Aug 28, 2015 Film & TV
See if you can come up with a blander title than People Places Things. I bet you can’t. It’s so perfectly unmemorable it amounts to a cloak of invisibility, and in a perverse way this is exactly what this film needs. A midlife-crisis comedy about a man who’s just discovered that the marriage he’s vaguely bored with is in fact over, it seems to beg for such descriptors as “modest”, “mild”, “unassuming” and, the killing blow, “quirky”.
The secret lurking beneath these quite accurate adjectives and the title’s interest-deadening string of nouns is that the film is sweet-souled, clever and really rather good. Writer-director James C. Strouse has achieved something curious and valuable here: a small, ordinary story whose virtues are precisely those of the small and the ordinary. Don’t mistake this for faint praise.

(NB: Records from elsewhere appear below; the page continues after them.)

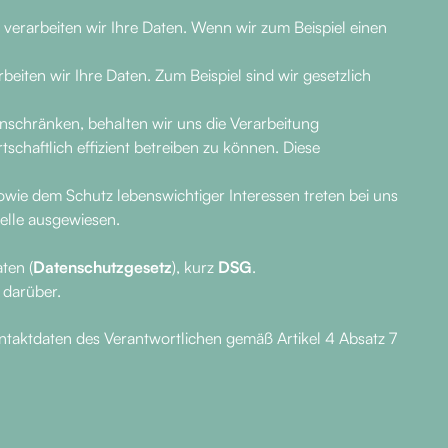
, verarbeiten wir Ihre Daten. Wenn wir zum Beispiel einen
rbeiten wir Ihre Daten. Zum Beispiel sind wir gesetzlich
 einschränken, behalten wir uns die Verarbeitung
chaftlich effizient betreiben zu können. Diese
ie dem Schutz lebenswichtiger Interessen treten bei uns
telle ausgewiesen.
ten (
Datenschutzgesetz
), kurz
DSG
.
 darüber.
ntaktdaten des Verantwortlichen gemäß Artikel 4 Absatz 7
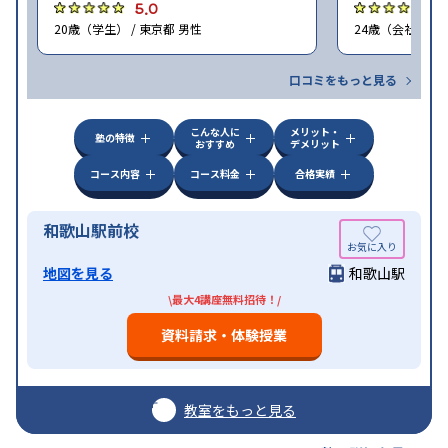
5.0
5
20歳（学生） / 東京都 男性
24歳（会社員<正
口コミをもっと見る
こんな人に
メリット・
塾の特徴
おすすめ
デメリット
コース内容
コース料金
合格実績
和歌山駅前校
地図を見る
和歌山駅
\最大4講座無料招待！/
資料請求・体験授業
教室をもっと見る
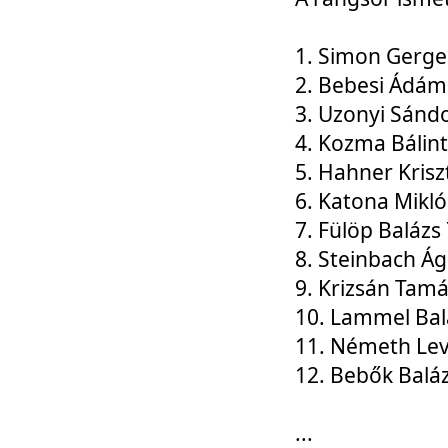
1. Simon Gerge
2. Bebesi Ádám
3. Uzonyi Sánd
4. Kozma Bálin
5. Hahner Krisz
6. Katona Mikl
7. Fülöp Balázs
8. Steinbach Á
9. Krizsán Tam
10. Lammel Bal
11. Németh Le
12. Bebők Balá
...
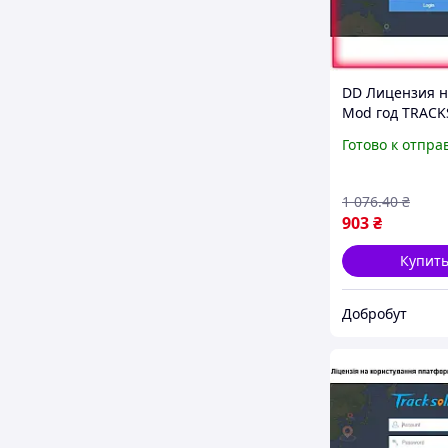
DD Лицензия н
Mod год TRACK
PRO для GPS
Готово к отпра
видеорегистра
JIMI трекеров
продления дос
1 076
.40
₴
Dobro-A
903
₴
Купит
Добробут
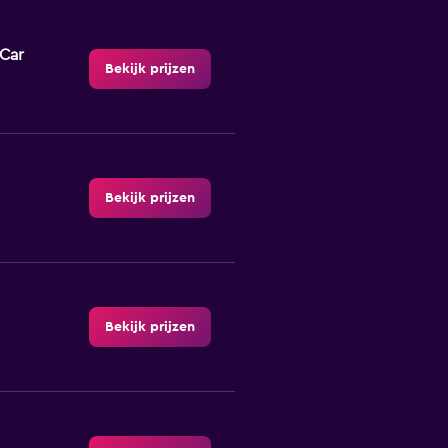
-Car
Bekijk prijzen
Bekijk prijzen
Bekijk prijzen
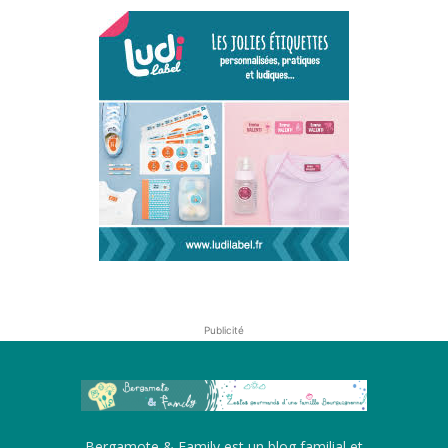
Publicité
Bergamote & Family est un blog familial et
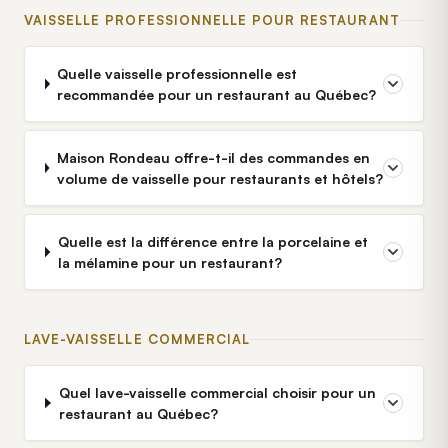
VAISSELLE PROFESSIONNELLE POUR RESTAURANT
Quelle vaisselle professionnelle est
recommandée pour un restaurant au Québec?
Maison Rondeau offre-t-il des commandes en
volume de vaisselle pour restaurants et hôtels?
Quelle est la différence entre la porcelaine et
la mélamine pour un restaurant?
LAVE-VAISSELLE COMMERCIAL
Quel lave-vaisselle commercial choisir pour un
restaurant au Québec?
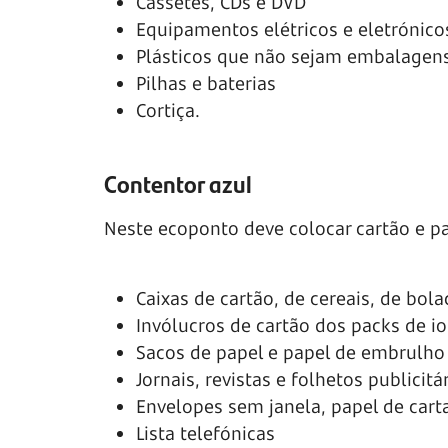
Cassetes, CDs e DVD
Equipamentos elétricos e eletrónico
Plásticos que não sejam embalagen
Pilhas e baterias
Cortiça.
Contentor azul
Neste ecoponto deve colocar cartão e pa
Caixas de cartão, de cereais, de bol
Invólucros de cartão dos packs de io
Sacos de papel e papel de embrulho
Jornais, revistas e folhetos publicitá
Envelopes sem janela, papel de carta
Lista telefónicas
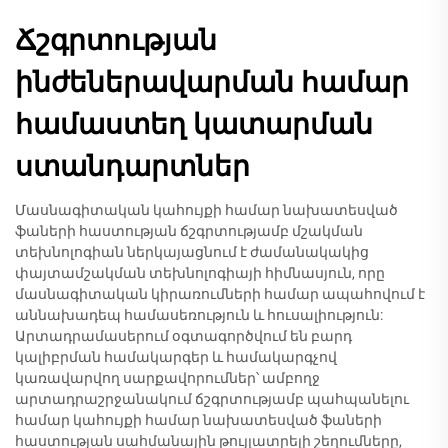
Ճշգրտության
ինժեներավարման համար
համաստեղ կատարման
ստանդարտներ
Մասնագիտական կահույքի համար նախատեսված
ֆաների հաստության ճշգրտությամբ մշակման
տեխնոլոգիան ներկայացնում է ժամանակակից
փայտամշակման տեխնոլոգիայի հիմնասյուն, որը
մասնագիտական կիրառումների համար ապահովում է
աննախադեպ համասեռություն և հուսալիություն:
Արտադրամասերում օգտագործվում են բարդ
կալիբրման համակարգեր և համակարգչով
կառավարվող սարքավորումներ՝ ամբողջ
արտադրաշրջանակում ճշգրտությամբ պահպանելու
համար կահույքի համար նախատեսված ֆաների
հաստության սահմանային թույլատրելի շեղումները,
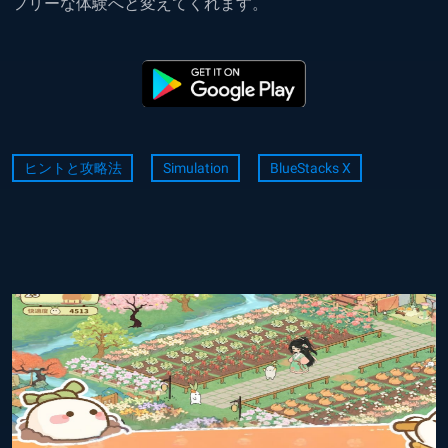
フリーな体験へと変えてくれます。
ヒントと攻略法
Simulation
BlueStacks X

Among the many improbable things Strouse gets right is the casting of Jemaine Clement as Kiwi graphic novelist Will Henry, adrift in the fast currents of New York and equally adrift in his own life. Strouse originally imagined Will as a midwesterner, but realised, on meeting Clement, that he was perfect for the part, and that his passable-enough American accent would not be needed: passive-aggressive New Zealand mildness would provide exactly the right contrast with New York’s kill-or-be-killed ethos.

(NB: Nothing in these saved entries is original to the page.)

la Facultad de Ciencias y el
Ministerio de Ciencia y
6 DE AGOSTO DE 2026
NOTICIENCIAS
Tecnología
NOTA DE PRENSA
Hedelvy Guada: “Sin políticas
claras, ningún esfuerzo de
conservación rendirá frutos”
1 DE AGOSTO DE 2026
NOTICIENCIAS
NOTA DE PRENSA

Will, in other words, is a guy we all know. He goes with the flow, he’s ineffectually nice, but just a little under the surface he’s cocksure and capable of enormous selfishness. He’s married to Charlie (Stephanie Allynne), a New York native with the reciprocal qualities of driving pragmatism and deep-seated insecurity, and the film opens with a charming cartoon montage, wordlessly and efficiently showing us how this marriage has slowly reached the point of implosion.
Those cartoons show us something else as well: Strouse has not made Will a graphic novelist in the usual way comedy characters are made writers, artists, musicians (“it sounds good and we’re never going to see him at work anyway”). Will’s drawing, the classes he teaches, and his inability to earn enough to live well in New York once his marriage ends are all integral to the story.
Likewise, the way the marriage ends, the way he and Charlie behave afterwards, and the consequences for their two daughters all feel specific and real. This is rare in relationship comedy. In likeable, low-key, funny relationship comedy, it’s even rarer.
In cinemas nationwide from 10 September.